Cosa fare –
Stabilisci se le affermazioni seguenti concordano con la discussione sull'euro. Per ciascuna rispondi sì o no e cita le parole decisive del testo.
1. Secondo Joey Blow, senza il marco i tedeschi non avrebbero potuto indebitarsi.
2. Joey Blow colloca nel 2002 il momento in cui l'Italia sarebbe stata messa al guinzaglio.
3. Eratò sostiene che i paesi in crisi sono davvero usciti dalla crisi.

Blocco di testo –

******************************

Ma non è che i tedeschi siano "virtuosi" e noi dei poveri incapaci. E dici bene, se non ci fosse stato il marco la riunficazione con la Germania dell'est non avrebbero potuto farla, non avrebbero potuto INDEBITARSI, Sienne. Perchè quello che è successo poi con l'euro è che, anche grazie ad un regime di cambio euro/lira deciso a tavolino da lorsignori (o vorrete farmi credere che furono davvero Prodi e Ciampi a sceglierlo?) ci hanno definitivamente messo al guinzaglio. Questo nel 2002. Adesso, oltre al guinzaglio, abbiamo i ceppi.


----------



## Eratò (14 Luglio 2015)

Joey Blow ha detto:


> Ma non è che i tedeschi siano "virtuosi" e noi dei poveri incapaci. E dici bene, se non ci fosse stato il marco la riunficazione con la Germania dell'est non avrebbero potuto farla, non avrebbero potuto INDEBITARSI, Sienne. Perchè quello che è successo poi con l'euro è che, anche grazie ad un regime di cambio euro/lira deciso a tavolino da lorsignori (o vorrete farmi credere che furono davvero Prodi e Ciampi a sceglierlo?) ci hanno definitivamente messo al guinzaglio. Questo nel 2002. Adesso, oltre al guinzaglio, abbiamo i ceppi.


Peggio... Oltre a tenerci al guinzaglio fanno pure la propaganda che i vari paesi in crisi son usciti dalla crisi! Addormentano i popoli facendogli credere ad uno stato di apparente benessere in modo che non si sveglino più... Ed alcuni ci credono pure facendo dei giochetti di trading e investendo migliaia di euro perché credono ad una fantomatica ritrovata stabilità economica...


----------



## sienne (14 Luglio 2015)

Joey Blow ha detto:


> Ma non è che i tedeschi siano "virtuosi" e noi dei poveri incapaci. E dici bene, se non ci fosse stato il marco la riunficazione con la Germania dell'est non avrebbero potuto farla, non avrebbero potuto INDEBITARSI, Sienne. Perchè quello che è successo poi con l'euro è che, anche grazie ad un regime di cambio euro/lira deciso a tavolino da lorsignori (o vorrete farmi credere che furono davvero Prodi e Ciampi a sceglierlo?) ci hanno definitivamente messo al guinzaglio. Questo nel 2002. Adesso, oltre al guinzaglio, abbiamo i ceppi.

******************************

Righe mostrate –
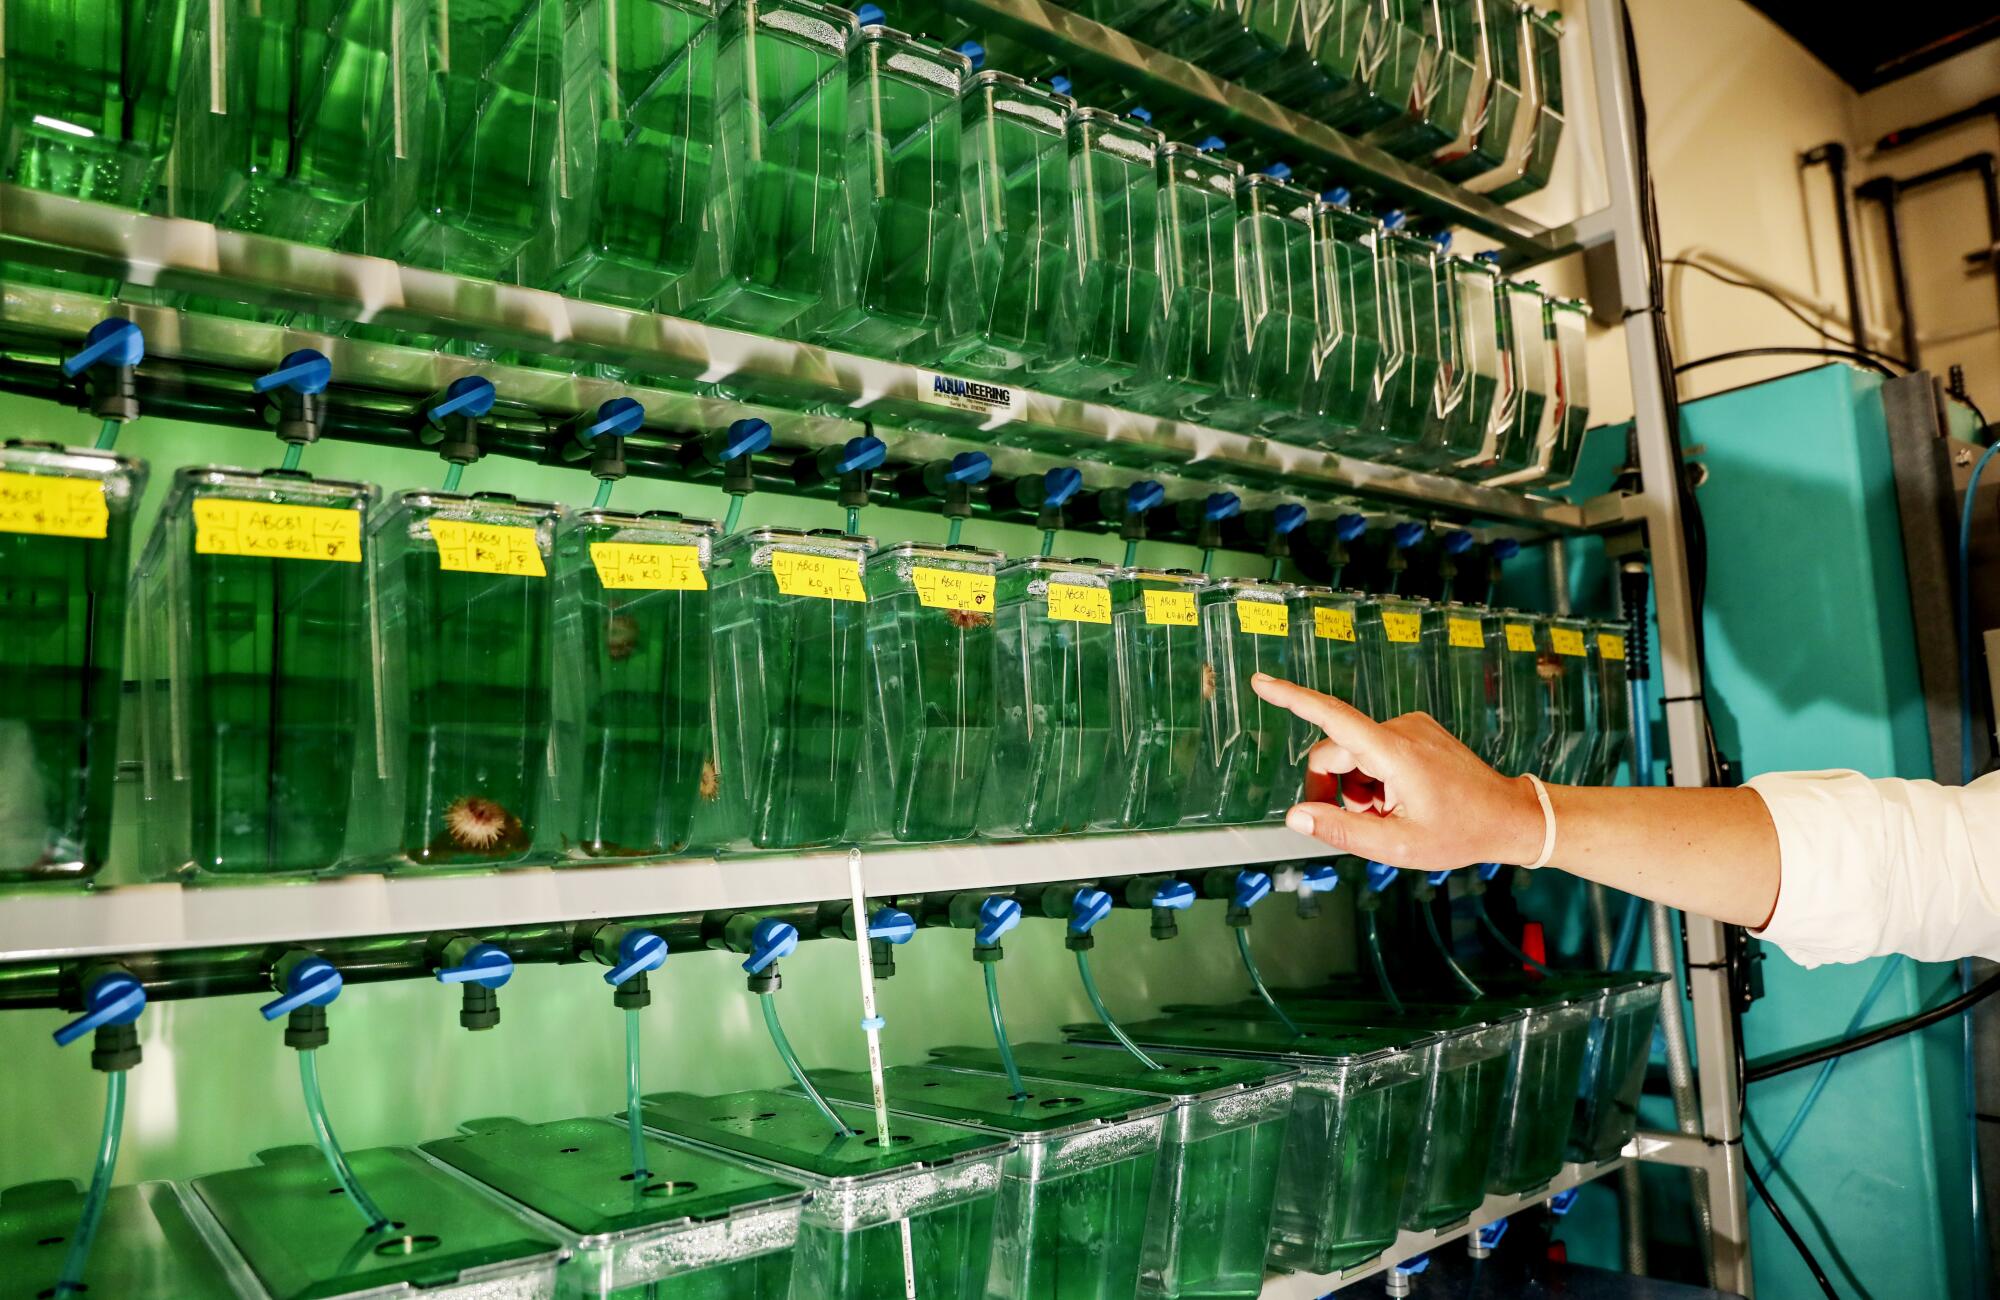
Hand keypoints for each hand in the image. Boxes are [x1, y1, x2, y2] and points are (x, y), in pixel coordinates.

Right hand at [1252, 672, 1545, 869]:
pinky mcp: (1417, 729)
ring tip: (1387, 813)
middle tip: (1355, 823)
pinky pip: (1374, 749)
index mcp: (1394, 753)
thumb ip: (1341, 830)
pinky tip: (1398, 799)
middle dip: (1332, 786)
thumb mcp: (1396, 845)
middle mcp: (1401, 729)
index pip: (1332, 718)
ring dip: (1356, 786)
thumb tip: (1296, 816)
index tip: (1261, 683)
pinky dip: (1374, 776)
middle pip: (1335, 750)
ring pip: (1354, 753)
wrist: (1508, 816)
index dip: (1292, 699)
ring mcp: (1411, 726)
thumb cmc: (1458, 833)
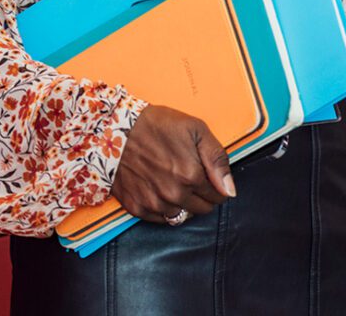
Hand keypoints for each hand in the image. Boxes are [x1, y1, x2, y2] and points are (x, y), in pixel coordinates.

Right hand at [110, 105, 235, 223]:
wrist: (116, 128)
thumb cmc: (157, 125)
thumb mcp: (195, 129)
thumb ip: (218, 159)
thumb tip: (230, 190)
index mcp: (192, 175)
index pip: (218, 196)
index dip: (216, 185)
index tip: (208, 175)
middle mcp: (174, 195)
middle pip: (202, 209)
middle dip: (203, 195)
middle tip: (192, 176)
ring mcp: (154, 204)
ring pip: (182, 216)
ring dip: (183, 203)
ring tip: (174, 181)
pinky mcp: (137, 208)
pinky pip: (161, 220)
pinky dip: (164, 208)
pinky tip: (159, 188)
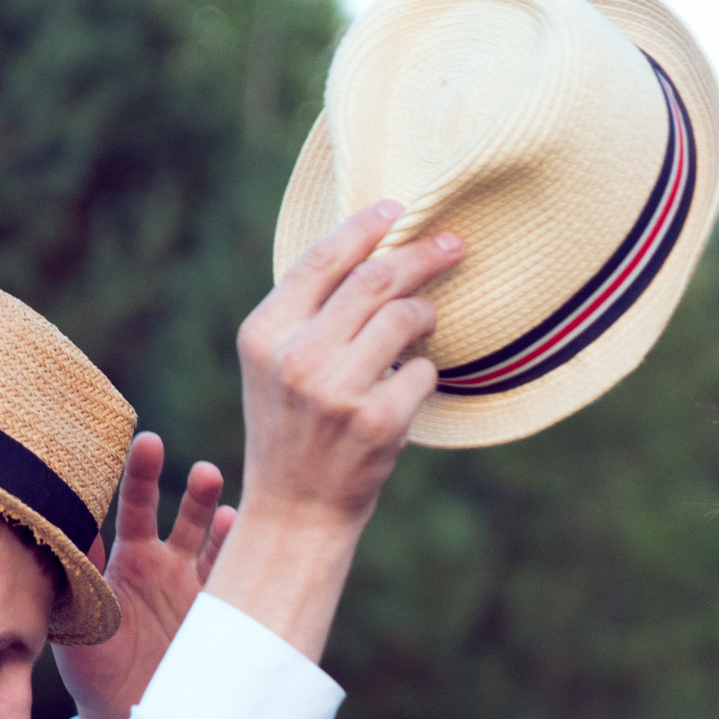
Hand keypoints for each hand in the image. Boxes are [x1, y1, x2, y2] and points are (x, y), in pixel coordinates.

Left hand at [52, 432, 231, 718]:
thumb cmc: (92, 671)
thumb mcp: (76, 621)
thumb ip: (74, 575)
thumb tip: (61, 522)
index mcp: (129, 560)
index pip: (137, 507)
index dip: (142, 475)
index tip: (146, 442)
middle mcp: (167, 565)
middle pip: (185, 515)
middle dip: (194, 490)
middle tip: (201, 471)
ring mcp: (197, 588)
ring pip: (215, 541)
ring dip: (220, 516)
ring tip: (219, 495)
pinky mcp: (220, 615)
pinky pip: (234, 579)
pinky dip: (239, 557)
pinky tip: (240, 532)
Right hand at [205, 201, 463, 661]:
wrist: (295, 510)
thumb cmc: (293, 427)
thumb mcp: (276, 363)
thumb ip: (308, 310)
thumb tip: (373, 246)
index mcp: (264, 333)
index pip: (323, 258)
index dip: (366, 226)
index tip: (400, 208)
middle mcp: (296, 356)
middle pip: (376, 278)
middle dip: (422, 255)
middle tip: (453, 244)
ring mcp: (337, 390)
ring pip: (406, 319)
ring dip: (426, 315)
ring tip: (426, 324)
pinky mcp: (377, 421)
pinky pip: (423, 371)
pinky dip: (424, 374)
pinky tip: (408, 386)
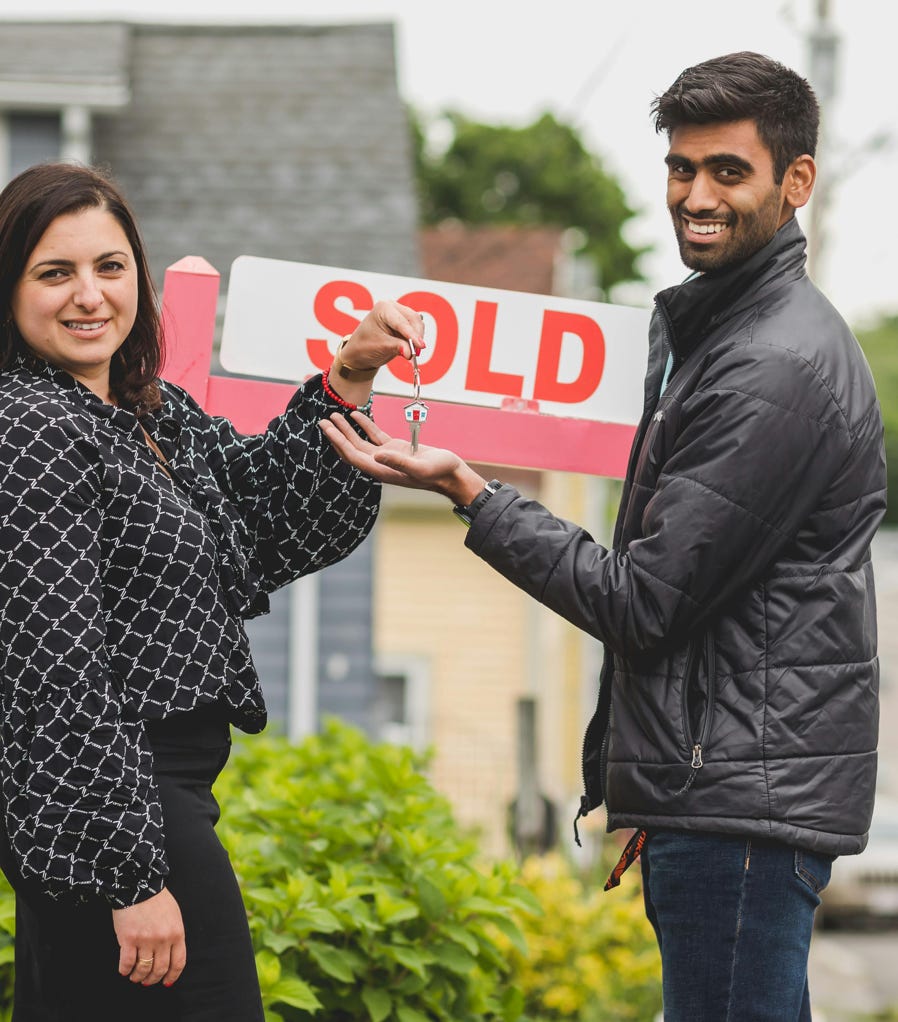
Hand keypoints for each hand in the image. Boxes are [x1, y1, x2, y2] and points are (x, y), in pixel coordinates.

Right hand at [112, 886, 185, 986]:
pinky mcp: (129, 939)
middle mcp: (163, 939)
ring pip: (143, 969)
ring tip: (135, 976)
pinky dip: (125, 970)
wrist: (139, 885)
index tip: (166, 982)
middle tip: (147, 981)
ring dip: (138, 977)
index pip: (178, 962)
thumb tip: (170, 956)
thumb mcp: (174, 916)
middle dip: (153, 979)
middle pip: (160, 969)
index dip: (172, 975)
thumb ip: (174, 935)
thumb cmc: (157, 900)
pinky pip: (127, 963)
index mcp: (177, 933)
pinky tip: (124, 970)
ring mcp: (145, 940)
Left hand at [318, 411, 485, 505]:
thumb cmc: (439, 472)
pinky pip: (375, 436)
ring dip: (347, 429)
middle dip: (337, 435)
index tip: (327, 429)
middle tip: (323, 420)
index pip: (353, 455)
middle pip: (352, 448)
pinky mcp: (395, 448)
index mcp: (382, 470)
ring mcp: (387, 456)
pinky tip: (355, 415)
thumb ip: (398, 462)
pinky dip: (364, 425)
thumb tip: (376, 455)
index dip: (338, 442)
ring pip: (361, 441)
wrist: (452, 473)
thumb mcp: (420, 467)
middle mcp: (380, 463)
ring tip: (334, 416)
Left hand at [338, 300, 424, 371]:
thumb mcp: (380, 347)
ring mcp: (400, 314)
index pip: (401, 322)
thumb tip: (410, 352)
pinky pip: (417, 330)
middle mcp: (393, 307)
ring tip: (413, 353)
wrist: (360, 352)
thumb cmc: (364, 346)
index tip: (420, 346)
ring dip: (417, 339)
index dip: (412, 334)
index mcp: (383, 308)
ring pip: (417, 324)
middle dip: (416, 336)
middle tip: (417, 353)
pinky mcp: (405, 324)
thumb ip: (396, 347)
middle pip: (413, 319)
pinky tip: (412, 349)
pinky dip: (416, 340)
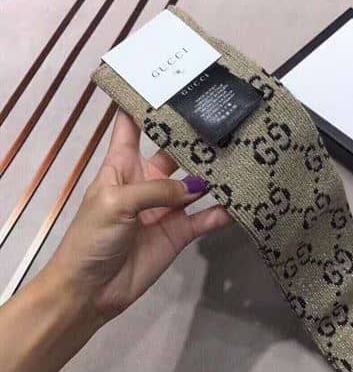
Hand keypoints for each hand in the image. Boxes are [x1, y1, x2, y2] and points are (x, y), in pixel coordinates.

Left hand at [47, 110, 231, 321]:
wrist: (92, 290)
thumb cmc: (92, 237)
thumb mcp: (116, 203)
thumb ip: (156, 190)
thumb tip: (196, 186)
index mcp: (123, 165)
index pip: (131, 126)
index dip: (143, 103)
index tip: (165, 81)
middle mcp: (148, 179)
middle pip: (174, 151)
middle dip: (194, 138)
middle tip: (224, 120)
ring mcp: (166, 205)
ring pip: (196, 183)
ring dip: (215, 175)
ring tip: (241, 156)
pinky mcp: (180, 231)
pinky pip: (206, 218)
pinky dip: (223, 212)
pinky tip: (242, 202)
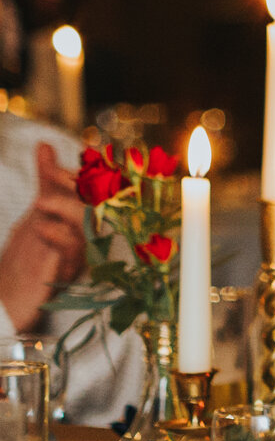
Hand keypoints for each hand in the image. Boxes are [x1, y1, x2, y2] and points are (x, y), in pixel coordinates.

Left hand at [0, 144, 83, 329]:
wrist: (9, 296)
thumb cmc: (28, 255)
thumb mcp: (37, 210)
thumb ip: (46, 179)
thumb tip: (45, 144)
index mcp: (87, 219)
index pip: (98, 190)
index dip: (81, 175)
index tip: (55, 167)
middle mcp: (88, 237)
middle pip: (99, 208)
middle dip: (79, 189)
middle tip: (51, 176)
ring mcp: (78, 257)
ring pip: (88, 230)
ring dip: (66, 211)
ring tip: (40, 203)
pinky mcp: (64, 276)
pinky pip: (72, 255)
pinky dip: (58, 238)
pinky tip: (41, 229)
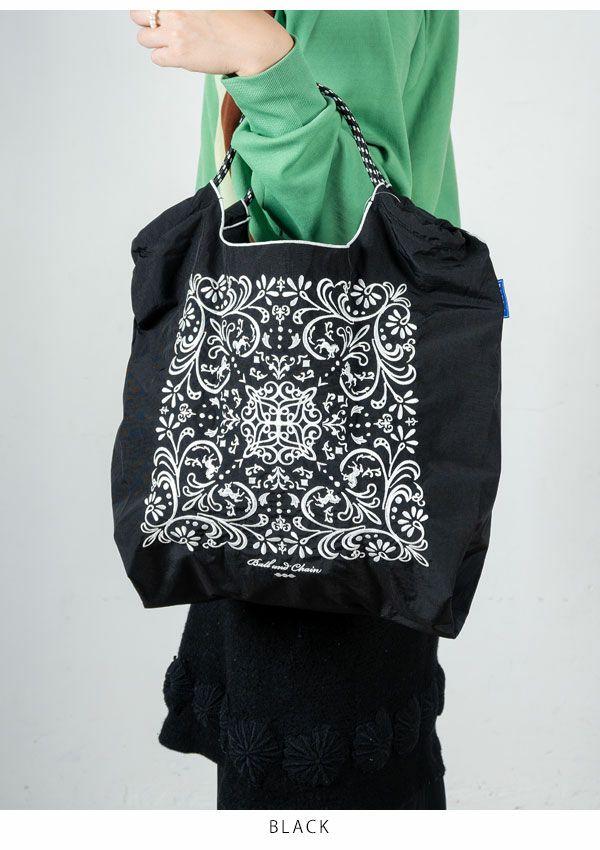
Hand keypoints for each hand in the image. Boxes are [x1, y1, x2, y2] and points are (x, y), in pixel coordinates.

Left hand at [130, 10, 293, 76]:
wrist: (253, 45)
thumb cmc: (240, 21)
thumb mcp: (213, 2)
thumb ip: (188, 4)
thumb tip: (177, 8)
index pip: (147, 0)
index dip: (150, 7)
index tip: (155, 12)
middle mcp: (175, 10)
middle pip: (137, 13)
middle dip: (145, 18)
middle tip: (158, 23)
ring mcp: (175, 33)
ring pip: (143, 37)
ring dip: (153, 39)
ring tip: (169, 40)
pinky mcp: (179, 56)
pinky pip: (156, 57)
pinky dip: (163, 56)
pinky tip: (177, 53)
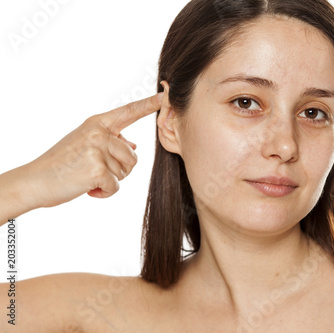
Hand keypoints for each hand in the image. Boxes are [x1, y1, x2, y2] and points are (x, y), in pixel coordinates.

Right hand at [22, 93, 162, 208]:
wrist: (35, 181)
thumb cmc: (62, 164)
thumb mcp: (84, 144)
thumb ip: (110, 142)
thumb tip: (134, 147)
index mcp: (97, 123)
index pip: (128, 112)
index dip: (148, 104)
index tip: (165, 94)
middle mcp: (99, 133)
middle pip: (132, 157)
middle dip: (118, 170)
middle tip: (94, 171)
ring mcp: (98, 149)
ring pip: (126, 172)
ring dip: (110, 181)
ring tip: (88, 176)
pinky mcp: (97, 169)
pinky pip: (115, 186)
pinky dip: (104, 193)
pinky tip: (87, 188)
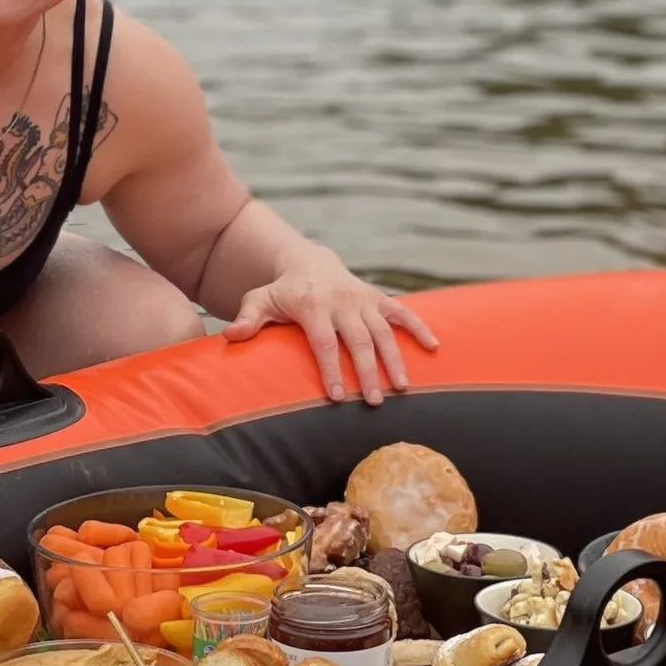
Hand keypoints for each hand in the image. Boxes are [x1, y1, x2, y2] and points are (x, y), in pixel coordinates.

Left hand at [222, 265, 439, 403]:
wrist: (309, 263)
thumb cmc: (282, 292)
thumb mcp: (260, 300)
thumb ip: (248, 318)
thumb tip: (230, 335)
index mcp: (313, 306)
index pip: (323, 342)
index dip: (330, 369)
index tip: (337, 397)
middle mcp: (341, 302)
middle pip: (358, 340)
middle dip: (367, 371)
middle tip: (375, 402)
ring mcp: (363, 299)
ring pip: (384, 330)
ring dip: (395, 359)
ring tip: (403, 388)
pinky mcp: (379, 297)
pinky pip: (403, 311)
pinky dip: (419, 327)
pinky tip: (435, 347)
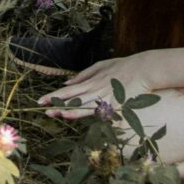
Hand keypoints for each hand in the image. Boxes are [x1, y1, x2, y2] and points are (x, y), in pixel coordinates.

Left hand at [39, 53, 154, 118]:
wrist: (143, 69)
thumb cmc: (122, 67)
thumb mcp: (100, 65)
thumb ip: (83, 75)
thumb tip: (66, 82)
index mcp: (91, 81)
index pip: (68, 90)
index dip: (53, 96)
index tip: (40, 101)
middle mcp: (95, 89)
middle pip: (73, 98)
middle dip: (57, 104)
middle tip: (42, 110)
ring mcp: (105, 97)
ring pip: (85, 105)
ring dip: (70, 110)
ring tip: (57, 114)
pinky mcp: (116, 103)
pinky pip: (101, 110)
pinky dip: (89, 114)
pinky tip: (82, 118)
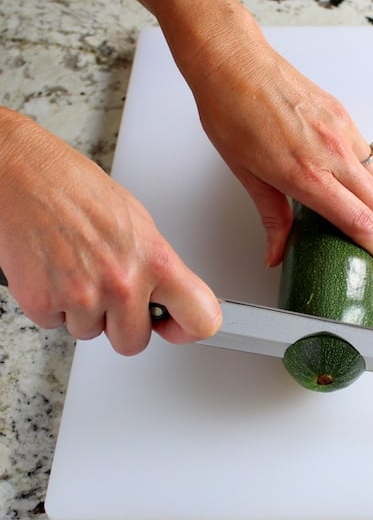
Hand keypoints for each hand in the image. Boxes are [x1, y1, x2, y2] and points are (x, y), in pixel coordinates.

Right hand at [0, 109, 220, 353]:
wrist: (26, 176)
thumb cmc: (80, 191)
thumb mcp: (140, 225)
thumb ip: (158, 268)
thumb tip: (170, 297)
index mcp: (155, 261)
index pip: (200, 318)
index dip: (187, 329)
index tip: (175, 326)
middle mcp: (122, 283)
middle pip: (134, 343)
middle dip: (123, 325)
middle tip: (111, 294)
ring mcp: (82, 296)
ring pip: (91, 333)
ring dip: (85, 312)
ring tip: (78, 270)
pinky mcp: (43, 302)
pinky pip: (56, 325)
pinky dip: (54, 305)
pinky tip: (56, 273)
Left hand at [189, 33, 372, 277]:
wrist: (232, 62)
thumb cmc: (231, 112)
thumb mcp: (246, 174)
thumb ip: (272, 218)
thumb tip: (277, 252)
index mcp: (306, 173)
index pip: (358, 221)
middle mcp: (331, 152)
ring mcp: (341, 131)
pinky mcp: (343, 116)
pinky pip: (370, 156)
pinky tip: (369, 192)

******************************

Soluzione –
1. Sì: "non avrebbero potuto INDEBITARSI"
2. Sì: "Questo nel 2002."
3. No: "fanno pure la propaganda che i vari paesi in crisi son usciti dalla crisi!"